Using acquisitions to accelerate global credibility

As Jack expanded across smaller markets, these environments increasingly functioned as capability-building laboratories. In markets where brand expectations were lower but operating conditions were tougher, the company could test whether it truly delivered on its promises. Feedback cycles were fast, and failure—while painful—was survivable. In Brazil, for example, Jack observed that certain machine designs contributed to operator strain and occupational health issues. Product modifications made in response proved highly successful and later informed globally popular models.

By the end of the 2000s, Jack had accumulated enough experience, confidence, and organizational maturity to attempt a different kind of leap. Rather than entering Europe organically, it used mergers and acquisitions to accelerate both technology and brand credibility. Starting in 2009, Jack acquired several established European companies, including Germany’s Bullmer and Italy’s MAICA and VIBEMAC—firms with long histories, strong technical capabilities, and deep relationships with global apparel brands.

These acquisitions marked a turning point. They expanded Jack’s product portfolio beyond sewing machines into intelligent cutting and automation equipment, while also anchoring the company more firmly in mature markets.
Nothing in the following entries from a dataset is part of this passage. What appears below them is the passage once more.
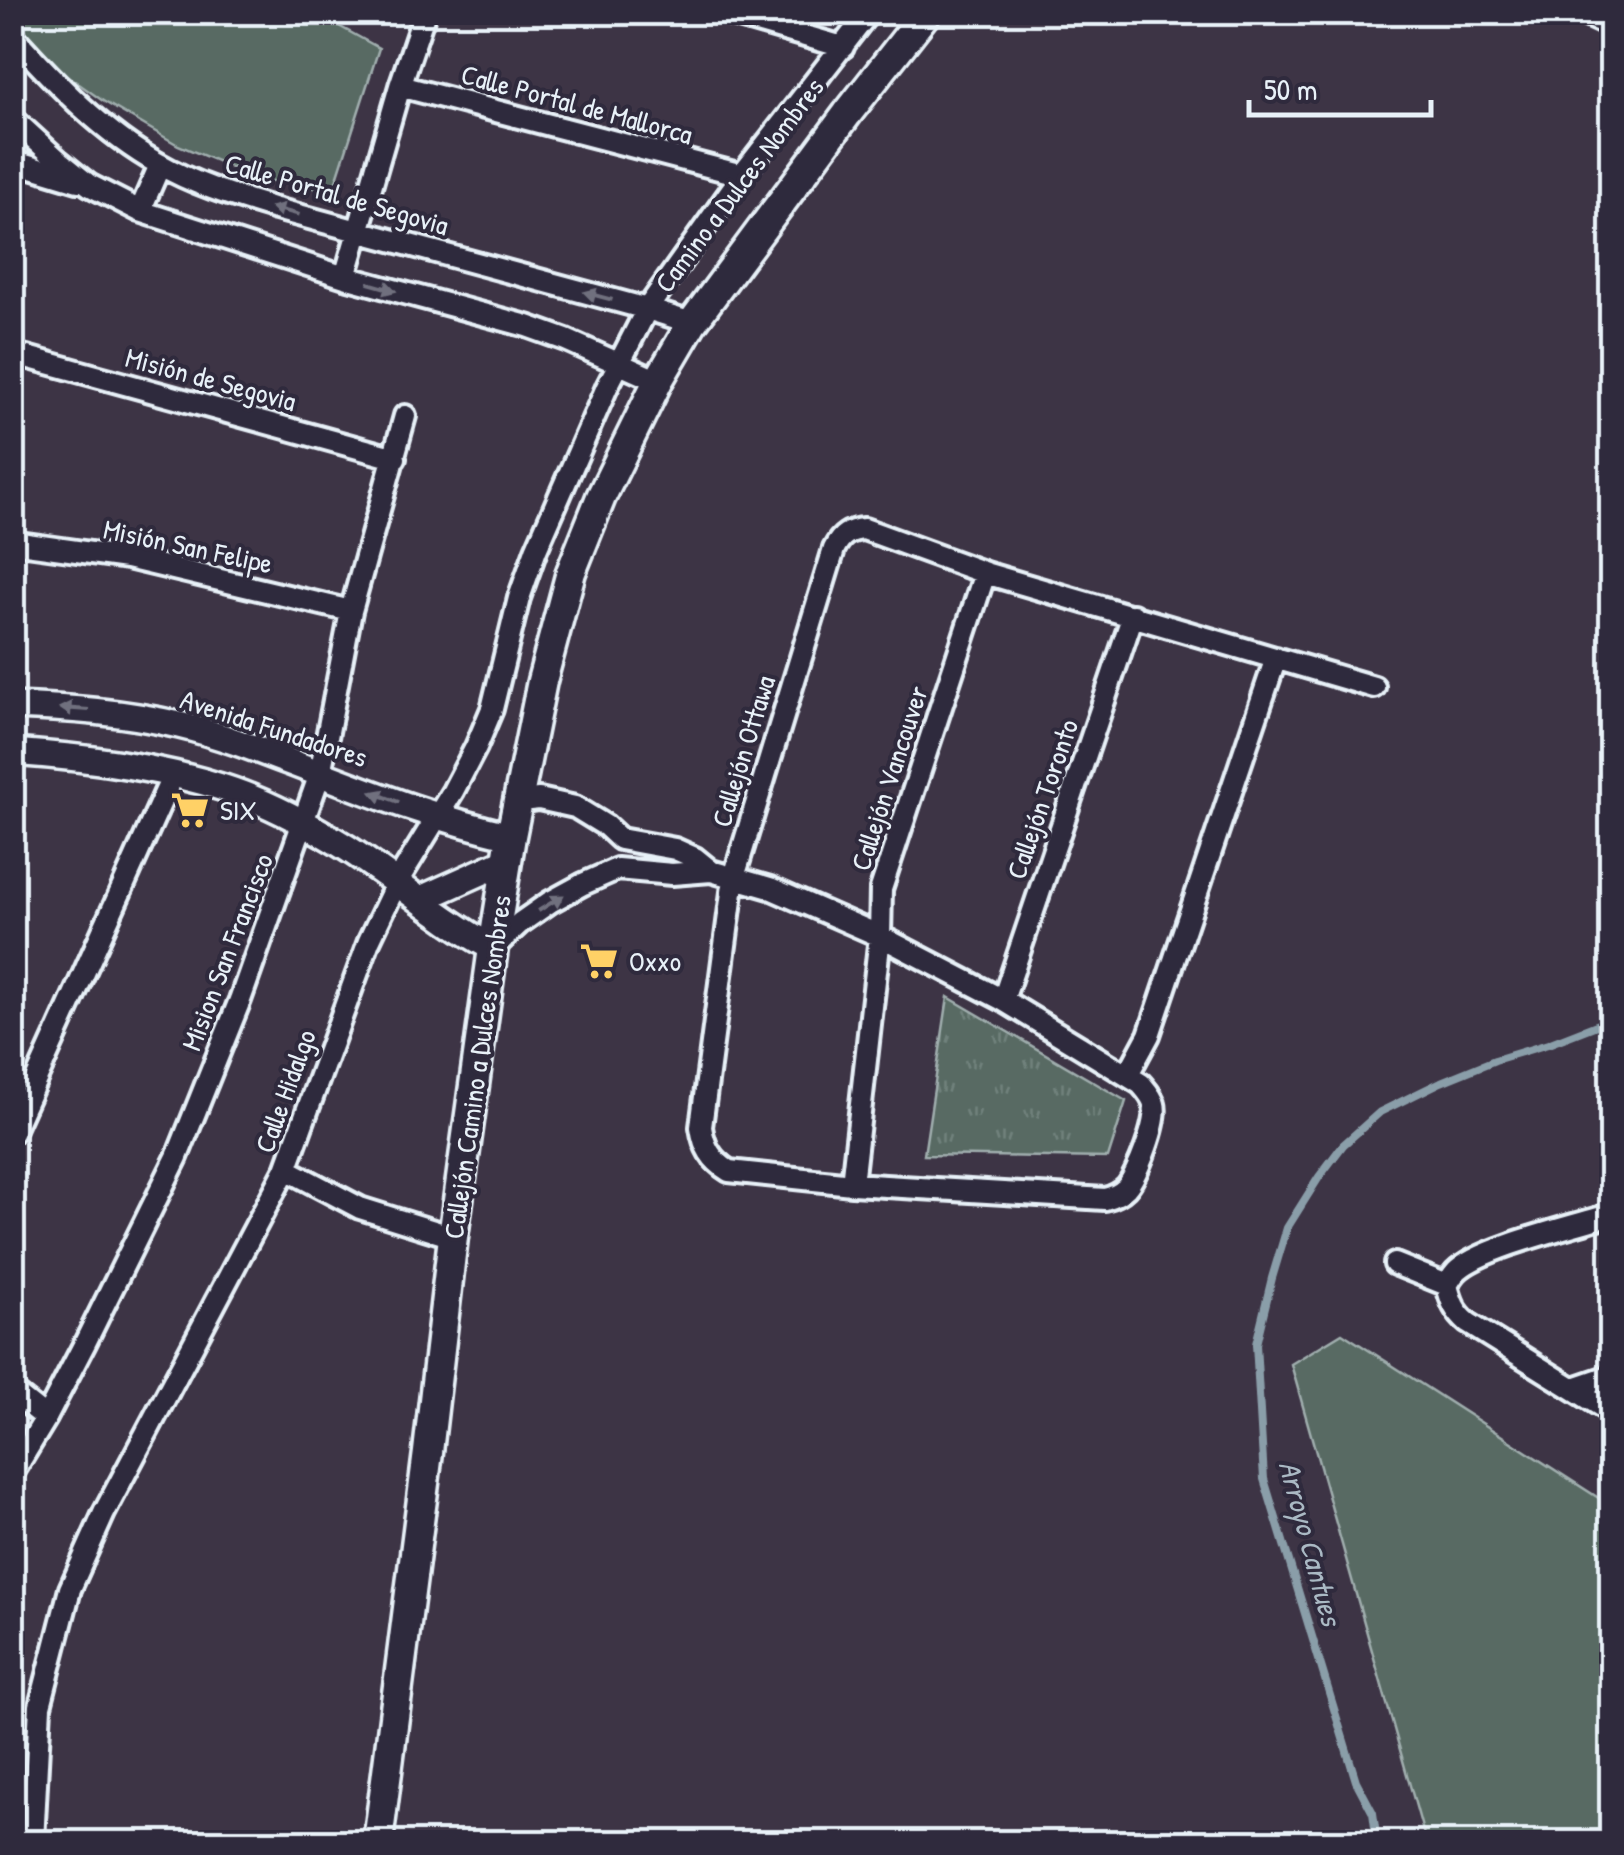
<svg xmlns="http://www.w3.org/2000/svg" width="1624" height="1855" font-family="'Patrick Hand',sans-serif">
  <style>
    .grass { fill: #586b64; stroke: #a0aeae; stroke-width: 2.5 }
    .park { fill: url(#park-tufts); stroke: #a0aeae; stroke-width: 2.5 }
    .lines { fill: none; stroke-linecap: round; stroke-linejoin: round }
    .stream { stroke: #8a9ea9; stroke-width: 8 }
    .minor-casing { stroke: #e8f1f8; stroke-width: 28 }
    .tertiary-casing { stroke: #e8f1f8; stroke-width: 32 }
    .secondary-casing { stroke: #e8f1f8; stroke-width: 35 }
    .minor { stroke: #2f2a3d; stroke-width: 20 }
    .tertiary { stroke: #2f2a3d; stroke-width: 25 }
    .secondary { stroke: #2f2a3d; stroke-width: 28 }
    .oneway { fill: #70707e }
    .labels { text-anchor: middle; stroke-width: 8; stroke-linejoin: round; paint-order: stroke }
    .street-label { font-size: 28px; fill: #e8f1f8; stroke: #2f2a3d }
    .poi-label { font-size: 28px; fill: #e8f1f8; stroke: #2f2a3d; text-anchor: start }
    .water-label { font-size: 30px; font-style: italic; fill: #aab9c4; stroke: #2f2a3d }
  </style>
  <defs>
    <pattern id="park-tufts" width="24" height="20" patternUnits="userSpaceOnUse" patternTransform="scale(2.5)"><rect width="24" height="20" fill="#586b64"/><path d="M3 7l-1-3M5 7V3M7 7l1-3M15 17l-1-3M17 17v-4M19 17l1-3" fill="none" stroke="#70817b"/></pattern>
  </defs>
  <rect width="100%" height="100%" fill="#3d3445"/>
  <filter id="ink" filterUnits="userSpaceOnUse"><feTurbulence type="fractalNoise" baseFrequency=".01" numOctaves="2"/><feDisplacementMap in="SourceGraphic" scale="20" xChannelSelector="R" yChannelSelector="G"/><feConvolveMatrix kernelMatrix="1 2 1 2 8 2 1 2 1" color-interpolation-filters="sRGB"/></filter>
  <g filter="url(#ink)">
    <path class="grass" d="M 13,12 L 315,13 L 379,48 L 333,191 L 260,179 L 178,145 L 103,101 L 48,62 L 13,16 Z
      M 1342,1333 L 1611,1506 L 1611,1842 L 1426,1842 L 1291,1364 Z"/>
    <path class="park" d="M 948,997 L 1126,1101 L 1108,1158 L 924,1155 Z"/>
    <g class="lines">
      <path class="stream" d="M 1377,1842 L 1373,1813 L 1356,1781 L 1264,1479 L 1256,1344 L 1272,1278 L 1287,1228 L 1319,1177 L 1343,1145 L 1380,1112 L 1441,1082 L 1495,1060 L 1548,1044 L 1612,1019"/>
      <g class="minor-casing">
        <path id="minor" d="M 722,12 L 843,47
          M 1580,12 L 1612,27
          M 12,35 C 55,83 103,133 159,164 C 195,185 237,197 276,209 L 647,309 L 692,323
          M 400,86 L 742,175
          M 12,118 L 59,161 L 89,185 L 140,211 L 345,277 L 527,326 L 566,340 L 658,381
          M 12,161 L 78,181
          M 140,211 L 160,165
          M 345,277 L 400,86 L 425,12
          M 12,353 L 395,458
          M 12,542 L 127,558 L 351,611
          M 520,801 L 539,799 L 575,807 L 606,826 L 620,839 L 675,849 L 695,858 L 711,871
          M 493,948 L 520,923 L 550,902 L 583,884 L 617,869 L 672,874 L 711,871 L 770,888 L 880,936 L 1003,1000 L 1141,1084 C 1146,1090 1152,1096 1154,1104 C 1159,1120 1137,1176 1126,1188 C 1120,1194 1113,1197 1105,1199 L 852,1184 L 729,1171 C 711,1160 704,1147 701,1127 L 734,877 L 834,549 C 841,535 849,530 864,529 L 985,573 L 1374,687
          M 1003,1000 L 1133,615
          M 1128,1074 L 1149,1035 L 1276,658
          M 12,1133 L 173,775
          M 286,1169 L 360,1208 L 453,1237
          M 852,1184 L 880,936 L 881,889 L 985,573
          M 1612,1214 C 1577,1225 1478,1248 1456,1272 C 1453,1275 1449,1282 1447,1285 C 1451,1302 1455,1312 1468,1323 L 1612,1413
          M 1395,1264 L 1447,1285
          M 1574,1388 L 1612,1375
          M 12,1391 L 46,1418
          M 12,1474 L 46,1418 L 85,1343 L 177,1157 L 240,1000 L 320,774 L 351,611 L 405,416
          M 33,1842 L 40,1706 L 70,1589 L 104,1513 L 286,1169 L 369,941 L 397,882 L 453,791 L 476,747 L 492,709 L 519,598 L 536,550 L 607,387 L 647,309 L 742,175 L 869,12"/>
      </g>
      <g class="tertiary-casing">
        <path id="tertiary" d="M 12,706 C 69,708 124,712 179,725 C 226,736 271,755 316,772 C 380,797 445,821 511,836
          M 12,752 C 83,757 156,766 224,788 C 268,802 308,824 347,848 C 397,880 441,920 493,948
          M 421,899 L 508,860"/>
      </g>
      <g class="secondary-casing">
        <path id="secondary" d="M 378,1842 L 428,1452 L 453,1237 L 493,948 L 511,836 L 542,681 L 571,572 L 601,497 L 658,381 L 692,323 L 847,114 L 927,12"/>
      </g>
      <use href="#minor" class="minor"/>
      <use href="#tertiary" class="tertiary"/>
      <use href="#secondary" class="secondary"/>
    </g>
    <defs><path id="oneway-solid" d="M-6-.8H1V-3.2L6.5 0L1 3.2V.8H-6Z" transform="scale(2.5)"/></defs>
    <g class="oneway">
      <use href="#oneway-solid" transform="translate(285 211) rotate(-165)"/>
      <use href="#oneway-solid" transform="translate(382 287) rotate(16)"/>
      <use href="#oneway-solid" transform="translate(598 296) rotate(-165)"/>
      <use href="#oneway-solid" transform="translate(74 709) rotate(-176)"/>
      <use href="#oneway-solid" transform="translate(385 797) rotate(-160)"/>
      <use href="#oneway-solid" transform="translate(551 903) rotate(-32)"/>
    </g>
  </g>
  <defs>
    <g id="supermarket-bare" transform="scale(3)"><path d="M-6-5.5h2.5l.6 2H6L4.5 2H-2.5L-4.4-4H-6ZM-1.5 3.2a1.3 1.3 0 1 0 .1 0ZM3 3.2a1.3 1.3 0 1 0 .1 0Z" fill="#ffd166" stroke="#2f2a3d" stroke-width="2.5" paint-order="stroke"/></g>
  </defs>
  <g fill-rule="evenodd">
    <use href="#supermarket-bare" x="190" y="810"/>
    <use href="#supermarket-bare" x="599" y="961"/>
  </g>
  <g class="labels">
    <g class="street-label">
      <text transform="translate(577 104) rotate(15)" y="10">Calle Portal de Mallorca</text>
      <text transform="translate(739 185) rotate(-53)" y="10">Camino a Dulces Nombres</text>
      <text transform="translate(337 194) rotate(16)" y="10">Calle Portal de Segovia</text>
      <text transform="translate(211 379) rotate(15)" y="10">Misión de Segovia</text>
      <text transform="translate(188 546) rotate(12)" y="10">Misión San Felipe</text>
      <text transform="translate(274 728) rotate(18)" y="10">Avenida Fundadores</text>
      <text transform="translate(743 751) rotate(-73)" y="10">Callejón Ottawa</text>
      <text transform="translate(889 778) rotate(-72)" y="10">Callejón Vancouver</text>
      <text transform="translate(1042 799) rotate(-71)" y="10">Callejón Toronto</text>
      <text transform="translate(227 952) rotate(-69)" y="10">Mision San Francisco</text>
      <text transform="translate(477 1067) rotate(-82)" y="10">Callejón Camino a Dulces Nombres</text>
      <text transform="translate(285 1091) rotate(-70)" y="10">Calle Hidalgo</text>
    </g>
    <g class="poi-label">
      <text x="220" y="820">SIX</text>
      <text x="629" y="971">Oxxo</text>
    </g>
    <g class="water-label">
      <text transform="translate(1310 1543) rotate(75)" y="10">Arroyo Cantues</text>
    </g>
  </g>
  <rect width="1624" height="1855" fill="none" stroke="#2f2a3d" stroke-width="50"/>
  <rect x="25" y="25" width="1574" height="1805" fill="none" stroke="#e8f1f8" stroke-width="4" filter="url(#ink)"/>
  <path d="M1249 100v15h182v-15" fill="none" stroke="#e8f1f8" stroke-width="5"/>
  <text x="1264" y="100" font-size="30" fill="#e8f1f8" stroke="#2f2a3d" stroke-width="8" paint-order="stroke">50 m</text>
</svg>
Importantly, Jack did not pursue aggressive integration. Local teams retained operational autonomy, while Jack provided manufacturing scale and capital. The result was not just faster market access, but a substantial upgrade in the company’s global positioning.

Competing at the system level

From 2019 onward, Jack entered a new phase focused on system-level leadership. It reorganized its global strategy around four major market regions, reflecting differences in customer expectations, regulatory environments, and production models. At the same time, it responded to structural changes in the apparel industry, particularly the rise of small-batch, fast-response manufacturing. New products and integrated solutions were designed to help customers shorten production cycles and improve flexibility, reinforcing Jack’s shift from selling machines to delivering outcomes.

Looking back, Jack’s so-called “small market strategy” was never about thinking small. It was about choosing the right arenas in which to build core capabilities. Smaller markets provided the space to refine product adaptation, channel governance, service execution, and brand credibility through delivery rather than rhetoric. Once these capabilities were in place, expansion into larger, more demanding markets became not only possible, but sustainable.

What Jack’s globalization means for Chinese B2B brands

For Chinese manufacturers seeking to build global brands, Jack’s experience offers a different logic from the dominant narratives of high-profile branding or rapid international scale. In industrial B2B markets, trust is rarely won through storytelling alone. It is earned through repeated fulfillment—through machines that work, services that respond, and partners that deliver consistently. Jack’s brand did not emerge from advertising campaigns. It emerged from verification.

In that sense, Jack’s rise is less a marketing success story than an organizational one. Over thirty years, the company-built systems that allow trust to compound across markets and cultures. It moved slowly, but it moved with direction. And in doing so, it demonstrated that for B2B brands, the deepest logic of globalization still lies at the bottom: in capability, structure, and the discipline to deliver—every time.